» **PROBLEM DESCRIPTION**
Look through the data below and extract, unchanged, the lines from the one that contains "X1563460Y790410D03*" to the one that contains "X1057910Y380492D03*", both included.

Stored items from a collection:
————

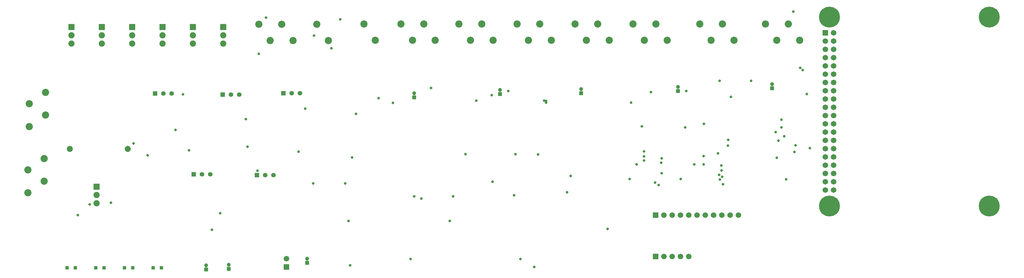
<source format=gbr>
G04 EAGLE Gerber RS-274X export*
G75*
%MOMM*%
%FSLAX34Y34*%
%LPD*%
%INSoldermask Bottom*%
%IPPOS*%
%AMOC8*
5,1,8,0,0,1.08239X$1,22.5*%
G01*
%ADD10C,6.403200*%
%ADD11C,1.703200*%
%ADD12R,1.703200X1.703200*%
%ADD13R,1.403200X1.403200*%
%ADD14C,1.403200*%
%ADD15C,2.203200*%
%ADD16R,1.903200X1.903200*%
%ADD17C,1.903200*%
%ADD18R,1.016000X1.016000*%
%ADD19R,1.203200X1.203200*%
%ADD20C,1.203200*%
%ADD21C,1.853200*%
%ADD22C,0.803200*%


D10*
X2522474Y811462D03*
X2522474Y231462D03*
X3012474Y231462D03*
X3012474Y811462D03*
D11*
X2535174Y762762D03*
D12*
X2509774Y762762D03*
D11*
X2535174Y737362D03*
X2509774Y737362D03*
X2535174Y711962D03*
X2509774Y711962D03*
X2535174Y686562D03*
X2509774Y686562D03*
X2535174Y661162D03*
X2509774Y661162D03*
X2535174Y635762D03*
X2509774Y635762D03*
X2535174Y610362D03*
X2509774Y610362D03*
X2535174Y584962D03*
X2509774Y584962D03*
X2535174Y559562D03*
X2509774Y559562D03*
X2535174Y534162D03*
X2509774Y534162D03*
X2535174Y508762D03*
X2509774Y508762D03*
X2535174Y483362D03*
X2509774Y483362D03*
X2535174Y457962D03*
X2509774Y457962D03*
X2535174Y432562D03*
X2509774Y432562D03*
X2535174Y407162D03*
X2509774Y407162D03*
X2535174Y381762D03*
X2509774Y381762D03*
X2535174Y356362D03*
X2509774Y356362D03*
X2535174Y330962D03*
X2509774Y330962D03*
X2535174Y305562D03*
X2509774Y305562D03*
X2535174Y280162D03*
X2509774Y280162D03*
D12*
X1988820Y76200D03*
D11*
X2014220Y76200D03*
X2039620Y76200D03*
X2065020Y76200D03*
X2090420Y76200D03*
D12*
X1988820Y203200D03*
D11*
X2014220Y203200D03*
X2039620Y203200D03*
X2065020Y203200D03*
X2090420Y203200D03*
X2115820Y203200D03*
X2141220Y203200D03*
X2166620Y203200D03*
X2192020Y203200D03*
X2217420Y203200D03*
X2242820Y203200D03*
D13*
X765810Y325920D03*
D14*
X791210Y325920D03*
X816610Y325920D03*
D13*
X571500Y328930D03*
D14*
X596900Y328930D03*
X622300Y328930D03*
D13*
X847090Y577850D03*
D14*
X872490Y577850D03*
X897890Y577850D03*
D13*
X660400Y573240D03*
D14*
X685800Y573240D03*
X711200Y573240D03*
D15*
X63030Y272340D03*
X113030Y307340D03*
X63030Y342340D03*
X113030Y377340D03*
X771450Y789140D03*
X806450Y739140D03*
X841450Y789140D03*
X876450Y739140D03*
X66840Y475540D03*
X116840Y510540D03*
X66840Y545540D03*
X116840Y580540D03*
D16*
X273860Y290830D03*
D17*
X273860Y265430D03*
X273860Y240030D03*
D15*
X1919380Y790410D03*
X1954380Y740410D03*
X1989380Y790410D03*
X2024380Y740410D03*
D13*
X453390Y576580D03*
D14*
X478790Y576580D03*
X504190Y576580D03*
D15*
X949410Y789140D03*
X984410Y739140D03*
D16*
X662480Y781050D03*
D17*
X662480Y755650D03*
X662480Y730250D03*
D16*
X569262Y781050D03*
D17*
X569262Y755650D03*
X569262Y730250D03*
D16*
X476044Y781050D03*
D17*
X476044Y755650D03*
X476044Y730250D03*
D16*
X382826Y781050D03*
D17*
X382826Y755650D03*
X382826Y730250D03*
D16*
X289608Y781050D03*
D17*
X289608Y755650D03*
X289608Y730250D03*
D16*
X196390Y781050D03*
D17*
X196390Y755650D03*
X196390Y730250D03*
D15*
X1741420Y790410D03*
X1776420Y740410D03*
X1811420Y790410D03*
X1846420Y740410D03*
X1563460Y790410D03*
X1598460Y740410D03*
X1633460Y790410D03*
X1668460Y740410D03*
D12*
X855980Y44450D03*
D11*
X855980Y69850D03*
D18*
X182880Y41910D03*
X208280Y41910D03*
X447040Y41910D03*
X472440Y41910D03*
X358987Y41910D03*
X384387Y41910D03*
X270933Y41910D03*
X296333Y41910D03*
D19*
X2345900Y592729D03*
D20*
X2345900Y605429D03*
D19*
X2057810Y584449D03*
D20*
X2057810Y597149D03*
D19*
X1759880Y577850D03*
D20*
X1759880Y590550D03*
D19*
X1510960Y575310D03*
D20*
X1510960Y588010D03*
D19*
X1248410Y565150D03*
D20*
X1248410Y577850D03*
D19*
X919140Y57150D03*
D20*
X919140Y69850D03*
D19*
X679450Y38100D03*
D20*
X679450Y50800D03*
D15*
X1385500Y790410D03*
X1420500Y740410D03*
X1455500Y790410D03*
X1490500Y740410D03*
X1207540Y790410D03*
X1242540Y740410D03*
X1277540Y790410D03*
X1312540Y740410D03*
X1094030Y790410D03*
X1129030Y740410D03*
D19*
X609600Y36830D03*
D20*
X609600Y49530D03*
D21*
X191770Y406400D03*
X369570Y406400D03*
D15*
X2325930Y790410D03*
X2360930Y740410D03*
X2395930Y790410D03*
X2430930Y740410D03*
X2124000Y790410D03*
X2159000Y740410D03*
X2194000Y790410D03*
X2229000Y740410D03*
D22*
X1646936Y554736D03*
X1438570Y554736D03*
X1183132Y548386D03*
X1652778Y553720D03*
X1138682Y562610D03*
X1069594Y514096D03*
X1652778Y548894D03*
X1913636Y548894D03*
X1974088Y581320D03*
X2219600Y566420D03*
X766826Y339598D03*
X1488440Y306324D03*
X429816Y387398D03*
X386588Y423418D03*
X1841246Y161290D03*
X2136648Y483362D03*
X2389378Y313182D03*
X2414524Y397510D03*
X1021080Y804418D03*
X2366010Y432054D03*
X1299464Y593852D03*
X736854Y413766D03*
X731520Y497840D03*
X993648Y716026D03*
X627380Y158496D03*
X937768Y301244D03*
X652526Y209296D03*
X1036066Y300736D03*
X893572Y397978D03*
X2383790Y445516D03*
X2135886Y384556D03*
X1953006Y371475D03*
X2107692Y359410D03*
X1930146Y359410D03*
X2135886Y359410D03*
X2360676Y379222D03*
X2462276Y409448D03*
X1057910Y380492D03*
X1997964Y295910D03*
X2211832Y434594D03*
X2007362Y377746D03*
X2192528Y321310D03*
X1554226Y264160D03*
X1248210Y261280D03*
X1367442Y261280D03*
X2195830Y298450D03*
X1558544Y390906D03*
X2191258Y340868D03*
X1716786Y273558D03*
X2440178Y648462D03*
X2374900Y496062D03*
X2374900Y472948D03*
X2079498Y472948D03*
X1953006Y384175D03*
X771450Y698500D03*
X1728470Y323342D03*
X2190750Y355854D03*
X1909064Y314452D03*
X2066290Y314452D03*
X913638Y530098D03*
X2007362Y332232D03*
X1628480Y390058D03*
X2180590Y393192D03*
X1051560Y49276D03*
X1615948Y44196D03*
X2452878Y575564D03*
X557530Y402844D03*
X515620Y465328D03*
X538226Y574040D03*
X2185670Y615696D03*
X2281682Y615696D03*
X941070Y754380D03*
X2410956Y828548D03*
X1237320Y68834D03*
X1574292Y68834D03*
X2183638Y326898D03*
X2006092Y364490D03*
X1946148Y475828D03*
X1953006Y398780D03*
X2418334Y417322D03*
X2432558Y655828D03*
X2186329Y313079D03*
X1046820Y185928D03*
X1357376Y185928D03*
X1405382Y390652D03*
X1987550Y303784D03*
X2210562Y417068D03*
X2357120Y457962D03*
X792988Y810006D03*
X252390Y236560D03*
X317500Y241300D03*
X215900Y203200D03*
X1270000Y254000D03*
X1485900Y571500D03*
X1536700Y584200D03*
X2082800Y584200D03*
M02*

</source>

————

» **REPLY**
X1563460Y790410D03*
X1598460Y740410D03*
X1633460Y790410D03*
X1668460Y740410D03*
D12*
X855980Y44450D03*
D11*
X855980Y69850D03*
D18*
X182880Y41910D03*
X208280Y41910D03*
X447040Y41910D03*
X472440Y41910D03*
X358987Y41910D03*
X384387Y41910D03*
X270933Y41910D03*
X296333Y41910D03*
D19*
X2345900Y592729D03*
D20*
X2345900Y605429D03*
D19*
X2057810Y584449D03*
D20*
X2057810Y597149D03*
D19*
X1759880Y577850D03*
D20*
X1759880Y590550D03*
D19*
X1510960Y575310D03*
D20*
X1510960Y588010D03*
D19*
X1248410Y565150D03*
D20*
X1248410Y577850D03*
D19*
X919140Y57150D03*
D20*
X919140Y69850D03*
D19*
X679450Y38100D03*
D20*
X679450Y50800D03*
D15*
X1385500Y790410D03*
X1420500Y740410D03*
X1455500Y790410D03*
X1490500Y740410D03*
X1207540Y790410D03*
X1242540Y740410D03*
X1277540Y790410D03*
X1312540Y740410D03*
X1094030Y790410D03*
X1129030Y740410D03*
D19*
X609600Y36830D03*
D20*
X609600Y49530D03*
D21*
X191770Y406400D03*
X369570Y406400D03*
D15*
X2325930Y790410D03*
X2360930Y740410D03*
X2395930Y790410D03*
X2430930Y740410D03*
X2124000Y790410D03*
X2159000Y740410D03*
X2194000Y790410D03*
X2229000Y740410D03*
D22*
X1646936Y554736D03*
X1438570Y554736D03*
X1183132Y548386D03*
X1652778Y553720D03*
X1138682Y562610D03*
X1069594Y514096D03*
X1652778Y548894D03*
X1913636Y548894D03*
X1974088Y581320D03*
X2219600Y566420D03*
X766826Y339598D03*
X1488440Y306324D03*
X429816Y387398D03*
X386588Y423418D03*
X1841246Y161290D03*
X2136648Y483362D03*
X2389378Y313182D03*
X2414524Y397510D03*
X1021080Y804418D03*
X2366010Y432054D03*
X1299464Y593852D03*
X736854Y413766D03*
X731520Y497840D03*
X993648Y716026D03*
X627380Y158496D03*
X937768Y301244D03*
X652526Y209296D03*
X1036066Y300736D03*
X893572Y397978D03*
X2383790Y445516D03*
X2135886Y384556D03*
X1953006Y371475D03*
X2107692Y359410D03*
X1930146Y359410D03*
X2135886Y359410D03*
X2360676Y379222D03*
X2462276Y409448D03*
X1057910Y380492D03*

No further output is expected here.